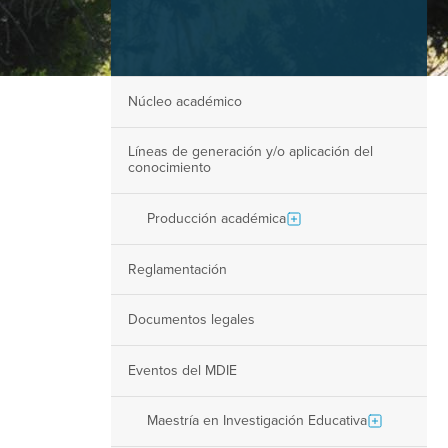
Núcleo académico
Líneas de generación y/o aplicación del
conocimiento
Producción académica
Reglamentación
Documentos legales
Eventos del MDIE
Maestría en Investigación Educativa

--

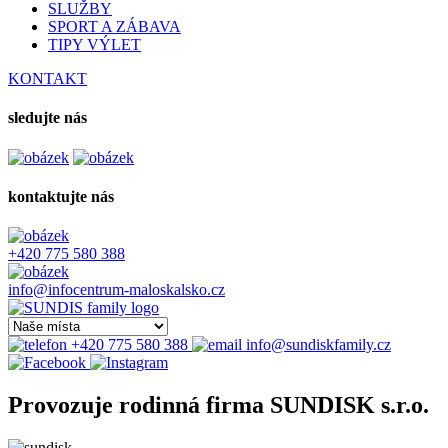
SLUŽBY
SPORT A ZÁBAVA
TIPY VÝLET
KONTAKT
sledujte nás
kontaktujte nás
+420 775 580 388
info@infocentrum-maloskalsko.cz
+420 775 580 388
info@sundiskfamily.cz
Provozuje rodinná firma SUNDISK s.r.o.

...

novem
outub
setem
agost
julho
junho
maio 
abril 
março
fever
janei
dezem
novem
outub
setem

### REQUIRED WORK
From the records above, reproduce exactly the lines from the one with "Líneas de generación y/o aplicación del" to the one with "Maestría en Investigación Educativa", both included, and no others.

### RESULT OF THIS EXERCISE
Líneas de generación y/o aplicación del
conocimiento
Producción académica
Reglamentación
Documentos legales
Eventos del MDIE
Maestría en Investigación Educativa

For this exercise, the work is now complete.